-- TEXT SEGMENT --

· · · ·

The Isle of Man International Business School (Scoill Dellal Eddyrashoonagh Vannin) is a business school of higher education based at the Nunnery estate near Douglas, Isle of Man. Now part of University College Isle of Man, the school offers business-focused degree programmes and supports around 300 full-time and part-time students. Known for its small class sizes, international links, and strong student support, the school also hosts the Small States and Islands Research Centre, which promotes research on issues affecting small states and island nations.

==History==
The Isle of Man International Business School started as the Douglas School of Art in 1880. In 1947, it became the School of Technology, Arts and Crafts and in 1960 the College of Further Education. The title "Isle of Man International Business School" was adopted in 1991. Following a merger in 2012, the building changed its use from a standalone institution into a campus of the Isle of Man College dedicated to higher education. In 2016, the college changed its name to University College Isle of Man.

The school is known in the local Manx language as "Scoill Dellal Eddyrashoonagh Vannin".

==Facilities and student experience==
The Isle of Man International Business School is located in the Nunnery mansion estate, close to the island's capital Douglas. It is possible to rent affordable accommodation locally, comparable to the southeast of the United Kingdom, outside London.

· · · ·

-- DATA RECORDS --
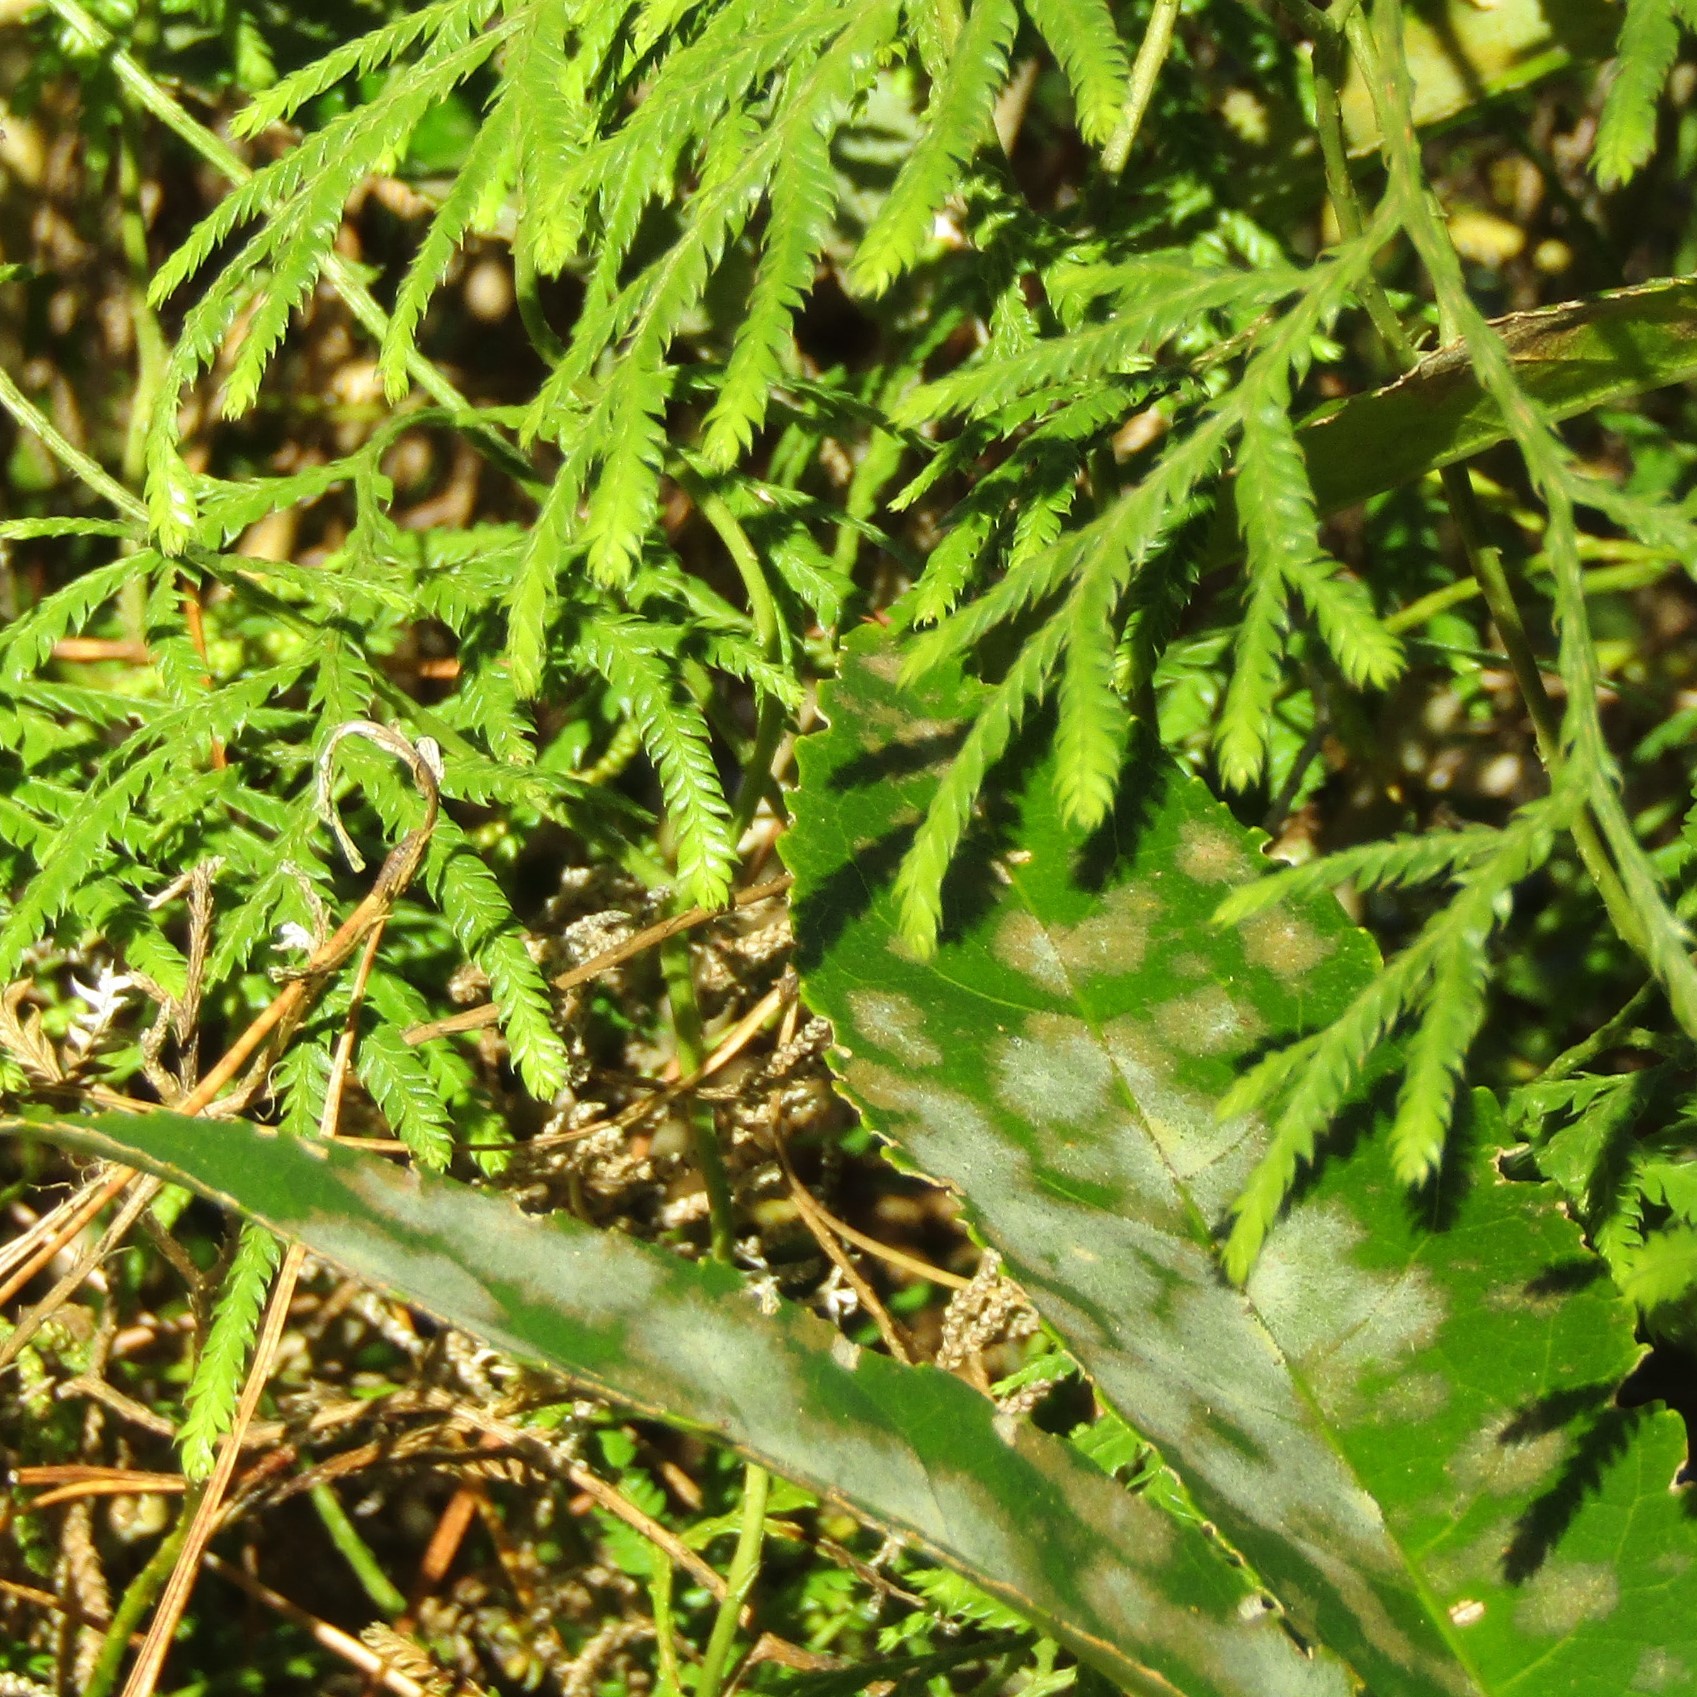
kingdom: Plantae
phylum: Chlorophyta
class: Ulvophyceae
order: Trentepohliales
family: Trentepohliaceae
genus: Cephaleuros
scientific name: Cephaleuros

· · · ·

-- WHAT IS EXPECTED --
In the text on the Isle of Man International Business School, retype word for word the part that opens with "The school is" and closes with "Kingdom, outside London.".

-- EXERCISE RESPONSE --
The school is known in the local Manx language as "Scoill Dellal Eddyrashoonagh Vannin".

==Facilities and student experience==
The Isle of Man International Business School is located in the Nunnery mansion estate, close to the island's capital Douglas. It is possible to rent affordable accommodation locally, comparable to the southeast of the United Kingdom, outside London.